I am, sir, very respectfully, your obedient servant,

J. BANKHEAD MAGRUDER,

Major-General, Commanding.

P. S.-I do not anticipate this at present, but only wish the commanding general to have it in mind.

HEADQUARTERS DEPARTMENT OF THE APPOMATTOX,

Petersburg, Va., May 30, 1862.

Honorable GEORGE W. RANDOLPH,

Secretary of War:

SIR: When I reported to you by telegraph that the obstructions in the Appomattox were worthless, I spoke in reference only to the point at which they were placed, being too high up to guard the most important point in this vicinity, viz, Port Walthall, which is but 3 miles from the Richmond and Petersburg Railroad. Upon a personal examination of the work, which I made on yesterday, I am of the opinion that, so far as the ascent of the enemy's gunboats to Petersburg is concerned, the barrier erected by Captain Dimmock accomplishes that end. So far as I could judge, the work has been faithfully performed. In asking another engineer officer, I was under the impression that Captain Dimmock was acting independently of the department commander here, and I was so informed by Brigadier-General Armistead, whom I relieved. I merely desired an engineer who was subject to my control.

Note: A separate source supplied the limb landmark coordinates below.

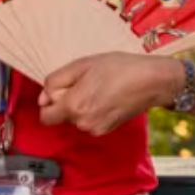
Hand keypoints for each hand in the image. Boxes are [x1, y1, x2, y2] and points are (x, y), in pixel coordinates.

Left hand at [38, 53, 180, 135]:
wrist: (151, 81)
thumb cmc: (120, 68)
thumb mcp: (82, 65)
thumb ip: (56, 81)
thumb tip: (43, 97)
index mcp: (74, 106)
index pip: (45, 115)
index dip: (50, 100)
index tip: (63, 86)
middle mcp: (83, 123)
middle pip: (61, 115)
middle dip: (67, 100)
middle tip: (85, 82)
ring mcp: (96, 129)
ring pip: (76, 117)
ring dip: (80, 104)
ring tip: (98, 87)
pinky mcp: (107, 129)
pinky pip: (89, 120)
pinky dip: (92, 110)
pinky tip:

I am, sir, very respectfully, your obedient servant,

J. G. WALKER,

Brigadier-General, Commanding.

CAMP AT CHILDREY'S, ON VARINA ROAD,

May 30, 1862.

Major-General HILL,

Commanding, &c.:

GENERAL: Between 2 and 3 o'clock p.m. I visited Varina (Aiken's), on James River. At about that time firing was distinctly heard on our left, which we judged to be either at or near Ashland or Bottom's Bridge. This had not continued many minutes before two gunboats of the enemy were discovered coming slowly up the river with the tide, as if feeling their way in the channel and observing the shores. When first seen by me they had come nearly up to Deep Bottom, but the pickets had, from lower positions, seen them start from about Curl's Neck. With Colonel Duke and Major Gregory I paused to see whether they were towing any transports, and Captains Magruder and Clement hastened to watch any attempt at landing.

I immediately ordered the Forty-sixth, and Fourth Regiments Virginia Volunteers and Armistead's and French's batteries to unite at the point where the Kingsland intersects with the Varina road, and sent notice of the movement to Colonel Stuart, at Chaffin's Bluff. Before this was done the cavalry pickets reported that the gunboats had returned down the river.